Yes, you do. You always have. You’re spoiled rotten.
“Well, you aren’t getting exactly what you want, Beau. I’m not about to send you to the Cape alone with the boys. My parents will help you with the kids. You can have some time to yourself. It’ll be good for you, Beau.”
“No, it won’t,” I say, alarmed at what I might be tempted to do with time to myself in Florida. “It won’t be good for me, Mike. It isn’t fair for me to be off in Florida having…time to myself…while you’re up here, working.”
He puts an arm around my shoulders. “You deserve it. You never get a break from the kids. Go to Florida. Let my mother baby-sit. She loves it. And you can go shopping or whatever it is that would make you happy.”

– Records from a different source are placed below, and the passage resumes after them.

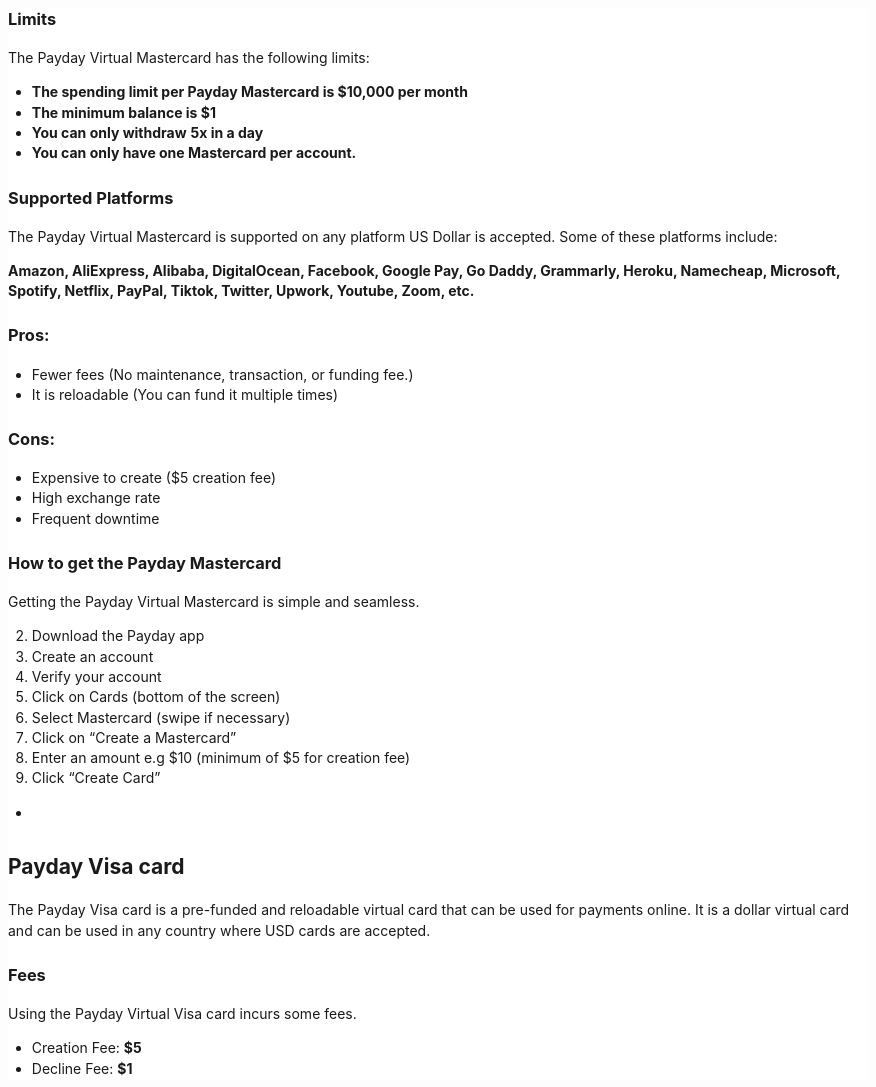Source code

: ### Limits

The Payday Virtual Mastercard has the following limits:

-   **The spending limit per Payday Mastercard is $10,000 per month**
-   **The minimum balance is $1**
-   **You can only withdraw**  **5x in a day**
-   **You can only have one Mastercard per account.** 

### Supported Platforms

The Payday Virtual Mastercard is supported on any platform US Dollar is accepted. Some of these platforms include:

**Amazon, AliExpress, Alibaba, DigitalOcean, Facebook, Google Pay, Go Daddy, Grammarly, Heroku, Namecheap, Microsoft, Spotify, Netflix, PayPal, Tiktok, Twitter, Upwork, Youtube, Zoom, etc.**

### Pros:

-   Fewer fees (No maintenance, transaction, or funding fee.)
-   It is reloadable (You can fund it multiple times)

### Cons:

-   Expensive to create ($5 creation fee)
-   High exchange rate
-   Frequent downtime

### How to get the Payday Mastercard

Getting the Payday Virtual Mastercard is simple and seamless.  

2.  Download the Payday app
3.  Create an account
4.  Verify your account
5.  Click on Cards (bottom of the screen)
6.  Select Mastercard (swipe if necessary)
7.  Click on “Create a Mastercard”
8.  Enter an amount e.g $10 (minimum of $5 for creation fee)
9.  Click “Create Card”

-

## Payday Visa card

The Payday Visa card is a pre-funded and reloadable virtual card that can be used for payments online. It is a dollar virtual card and can be used in any country where USD cards are accepted.

### Fees

Using the Payday Virtual Visa card incurs some fees.

-   Creation Fee:  **$5**
-   Decline Fee:  **$1**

“I am happy,” I say, my eyes filling with tears.
I hate myself. I hate that I’ve been e-mailing back and forth with Mike. I hate that I’ve been thinking about him the way that I have.
Most of all, I hate what I did that summer fifteen years ago.
“Why do you think I’m not happy?” I ask Mike, struggling not to blink. If I blink, the tears will fall, and I can’t let him see that I’m crying.
“Hey…why are you crying?”
Yeah. I blinked.
“I’m just…I’m so happy. They’re tears of happiness. I love you so much, Mike.” I bury my head in his shoulder, awash in tears and guilt and regret.
He laughs. “I love you, too. So go to Florida with the boys and have some fun. You deserve it.”
No, I don’t. I don’t deserve it…
And I don’t deserve him.
eighteen
The past
When the phone rang the morning after Mike flew back to Los Angeles, I picked it up without thinking.
“Beau! There you are!”
My heart sank. “Oh! Hi, Mike!”
Yeah. That Mike.
I tossed aside the issue of People magazine I’d been reading, with its huge cover photo of Rebecca Schaeffer, the My Sister Sam actress who had been murdered a few weeks earlier by a crazed fan.
“Wow,” Mike said. “I can’t believe you answered. I expected to get your machine. Or your roommate.”
“Why did you think that?” I asked,
my mind racing.
Dammit. Why did I have to go and answer the phone?
I should have screened the call. I should have realized it might be him. Valerie had said he’d left a few messages while I was staying in the hotel the last two nights.
“When you didn’t return my calls, I got paranoid,” he said. “In fact, I wasn’t even going to bother calling you back again, but something made me give it one last shot.”
“Oh…well…”
“You wish I hadn’t called, right?”
Talk about awkward.
“No,” I protested, determined to put an end to this…this…this whatever was going on between us. I was going to be detached, no-nonsense, firm. “Actually, I’m glad you called.”
“Why? You have a thing for stalkers?”
All right, I laughed. I laughed despite the article I’d just been reading in People magazine. I couldn’t help it. The guy was amusing.
“Yeah,” I said, “stalkers are definitely my type.”
“Great. So let’s get together and I can stalk you in person. When are you free this week?”
I wasn’t free this week…or ever.
That was exactly what I wanted to say.
So why didn’t I?
Why did I hedge and tell him vaguely that I was going to be kind of busy at work this week?
That left the door open for him to suggest that we get together today, since it was Saturday. Or tomorrow, since it was Sunday.
I couldn’t think of an excuse. I swear, I tried…but I couldn’t come up with anything.
All right, maybe I shouldn’t have been grasping for an excuse. Maybe I should have come right out and told him to bug off.
But didn’t I at least owe him an in-person explanation as to why I could never see him again?
I told myself that I did.
I told myself that agreeing to meet him for a glass of wine tonight was no big deal.
Not even if a glass of wine on a Saturday night sounded suspiciously like a date.
But I knew it wouldn’t be a date. It would merely be my telling him—over a glass of wine on a Saturday night—exactly why he wasn’t allowed to see me, or call me, or stalk me, in the future.
Shortly after we hung up, Valerie came home lugging two Key Food shopping bags. I met her at the door and blurted out, “I just did a really, really crazy thing.”